*** Passage shown Section Begins ***

Metagenomic insights into the symbiotic relationships and functional roles of bark microbiomes in tea trees

Bark represents a fickle microbial habitat that is significantly influenced by environmental factors, tissue age, and etc. The permanent surface of Camellia sinensis bark exhibits the mosaic plaques resulting from the presence of epiphytic microorganisms, particularly on ancient trees. Investigation of microbiome focus on harvested parts of tea tree, but there remains a lack of understanding the associated bark microbial communities. This is significant, as the bark serves as a crucial link between the above-ground harvested components and the subterranean parts of the plant. Here, we utilized amplicon sequencing, microbial isolation and phenotype observation to examine the bark microbiomes of tea trees located on sunny and shady slopes in one grove. Additionally, we conducted metagenomic sequencing, assembly, and binning to explore the potential functions of microorganisms. Comparative analysis revealed significant differences in microbial taxa between epiphytic plaques of individual trees and in slope-associated community structures between the two trees. Co-occurrence networks, characterized by hub nodes of lichenicolous microorganisms, demonstrated positive symbiotic relationships among pathogenic and beneficial microbes. Moreover, the abundance of genes related to carbohydrate and amino acid production in the metagenome-assembled genomes (MAGs) of Acetobacteraceae suggests a potential role in carbon and nitrogen cycles. The genes involved in substance and signal exchange further support the stable symbiont. This study will serve as a valuable resource for guiding future research on utilizing bark microbial resources and genes of primary productivity for agronomical purposes.

*** Passage shown Section Ends ***
*** Supplied entries Section Begins ***

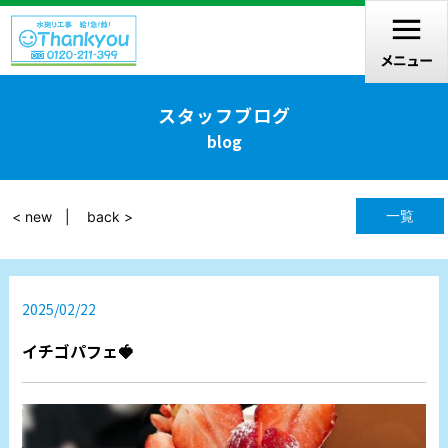
スタッフブログ
blog
一覧
< new
back >
2025/02/22
イチゴパフェ🍓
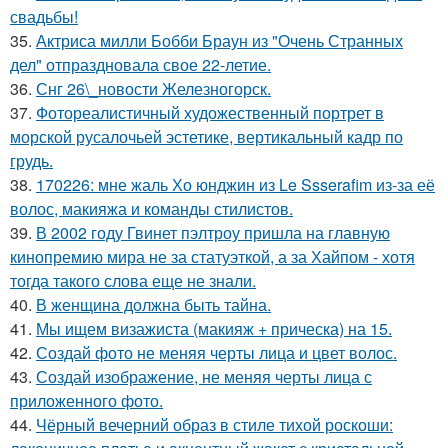
свадьбы!
35.
Актриса милли Бобби Браун из "Очень Странных
дел" отпраздновала свое 22-летие.
36.
Снг 26\_новости Железногорск.
37.
Фотореалистичный художественный портрет в
морской русалочьей эстетике, вертикальный кадр по
грудь.
38.
170226: мне жаль Хо юнджин из Le Ssserafim из-за её
волос, макияжа и команды стилистов.
39.
В 2002 году Гвинет пэлтроу пришла на главную
кинопремию мира не за статуэткой, а за Хайпом - хотя
тогда такого слова еще не знали.
40.
В женщина должна быть тайна.
41.
Мы ищем визажиста (макияж + прическа) на 15.
42.
Создай фото не меняя черты лица и цвет волос.
43.
Создай изображение, не меняя черты лица с
приложенного фото.
44.
Чёрный вечерний образ в стиле тихой роскоши:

*** Supplied entries Section Ends ***

From the bark microbiome text, list every method the researchers say they used.

- Amplicon sequencing
- Microbial isolation
- Phenotype observation
- Metagenomic sequencing
- Assembly
- Binning